# Power surge on hub port???



## mmorin17 (Jan 4, 2007)

Im new to the board, and thank you all in in advance for your help. I am trying to set up a printer on with a Gateway 505GR. When I connect the USB cable I get a popup from the bottom of the screen that says "Power Surge on hub port" then goes on to say, A usb device has exceded power limits of its hub port. Then it gives me the option to reset that port. Now I have tried a number of combos of printers and cables so I have pretty much narrowed it down to the USB ports. Also I am just connecting strait from the printer to the CPU, nothing in between. Thanks for any replys!!!!


----------



## andrew_reese (Jan 4, 2007)

*Re:*

Not to sound sarcastic but have you tried to reset the port?

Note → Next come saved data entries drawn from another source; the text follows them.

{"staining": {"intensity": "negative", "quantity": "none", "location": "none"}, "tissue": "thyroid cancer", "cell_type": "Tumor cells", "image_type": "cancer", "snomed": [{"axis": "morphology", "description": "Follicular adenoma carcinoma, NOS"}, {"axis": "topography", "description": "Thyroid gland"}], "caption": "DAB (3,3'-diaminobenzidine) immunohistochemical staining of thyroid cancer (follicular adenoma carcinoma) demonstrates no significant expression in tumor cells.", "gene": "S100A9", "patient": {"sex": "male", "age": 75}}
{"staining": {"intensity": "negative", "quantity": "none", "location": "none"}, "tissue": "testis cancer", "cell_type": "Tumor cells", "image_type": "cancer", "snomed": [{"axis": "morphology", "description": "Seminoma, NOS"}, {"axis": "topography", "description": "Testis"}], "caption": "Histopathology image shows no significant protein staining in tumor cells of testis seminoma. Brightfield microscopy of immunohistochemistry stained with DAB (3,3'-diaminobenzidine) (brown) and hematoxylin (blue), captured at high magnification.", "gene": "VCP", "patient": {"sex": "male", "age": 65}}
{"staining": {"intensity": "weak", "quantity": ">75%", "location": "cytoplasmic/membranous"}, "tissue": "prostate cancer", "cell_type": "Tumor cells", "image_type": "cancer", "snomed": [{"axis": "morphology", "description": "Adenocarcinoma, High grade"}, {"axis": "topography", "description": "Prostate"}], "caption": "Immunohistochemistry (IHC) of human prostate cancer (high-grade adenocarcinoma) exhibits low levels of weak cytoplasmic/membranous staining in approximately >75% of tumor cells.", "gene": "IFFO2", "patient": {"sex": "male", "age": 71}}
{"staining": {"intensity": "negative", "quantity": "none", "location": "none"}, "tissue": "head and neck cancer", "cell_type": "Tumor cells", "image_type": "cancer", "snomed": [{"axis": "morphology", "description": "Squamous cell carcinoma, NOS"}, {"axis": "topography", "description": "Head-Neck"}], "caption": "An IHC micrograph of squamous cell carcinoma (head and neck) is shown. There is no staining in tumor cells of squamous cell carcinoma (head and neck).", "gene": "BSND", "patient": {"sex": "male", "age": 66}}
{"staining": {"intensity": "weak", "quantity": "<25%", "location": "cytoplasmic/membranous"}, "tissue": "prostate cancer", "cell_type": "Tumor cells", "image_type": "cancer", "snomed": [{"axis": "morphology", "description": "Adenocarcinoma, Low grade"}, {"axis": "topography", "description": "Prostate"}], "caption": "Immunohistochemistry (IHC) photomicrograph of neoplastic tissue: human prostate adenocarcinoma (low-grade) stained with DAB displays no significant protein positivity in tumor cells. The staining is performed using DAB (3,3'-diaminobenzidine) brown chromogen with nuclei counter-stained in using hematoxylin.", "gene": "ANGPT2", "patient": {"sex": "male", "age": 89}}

Also, if you have multiple ports, on the HUB itself try using a different one. and if it still gives you the error message, go ahead and try to use the printer anyway and see if it still works or not... not sure why this message would come up but it could be some kind of bug... though I have never heard of one like that, but then again maybe with only 19 years in the industry, I am newbie


----------



## mmorin17 (Jan 4, 2007)

Yea, I have reset the port every time I get the message. I have also tried all the ports available on the CPU. I do not have a HUB. Im just connecting the printer directly to the CPU's USB ports. This has been driving me nuts!!


----------



## andrew_reese (Jan 4, 2007)

*Re:*

:4-dontkno Hmm, not using a Hub, how many ports are on the computer and are any of them USB 2.0 ports?


----------



## mmorin17 (Jan 4, 2007)

There are 3 ports on the front of the tower and 2 on the back. I guess I assume they are 2.0 but im not sure how to check this>


----------



## 1jb (Jan 17, 2007)

*same problem*

I was just working on someones ipod that produced this same error. I had never seen the error, i tried the cord on three other systems both xp sp2 (Home & Pro) produced the error, the third was 2KPro and had no problem. The solution i gave her was an external ac powered hub. The issue is known to Microsoft ( see @ http://support.microsoft.com/default.aspx?scid=kb;en-us;870893&Product=windowsxpsp2#appliesto ). Seems to be a voltage issue, a larger power supply or powered usb hub should let you blast past the error for now. 

Good Luck


----------



## mmorin17 (Jan 4, 2007)

I was hoping I would not have to get a hub, but I guess if it makes my printer workable I will have to bite the bullet.
Thanks a bunch


----------



## JamesO (Mar 30, 2005)

Try a different USB cable. 

Try the cable plugged into just the machine and not the printer. If you get the power surge message with just the cable plugged in, then you may in fact have a bad cable?

JamesO


----------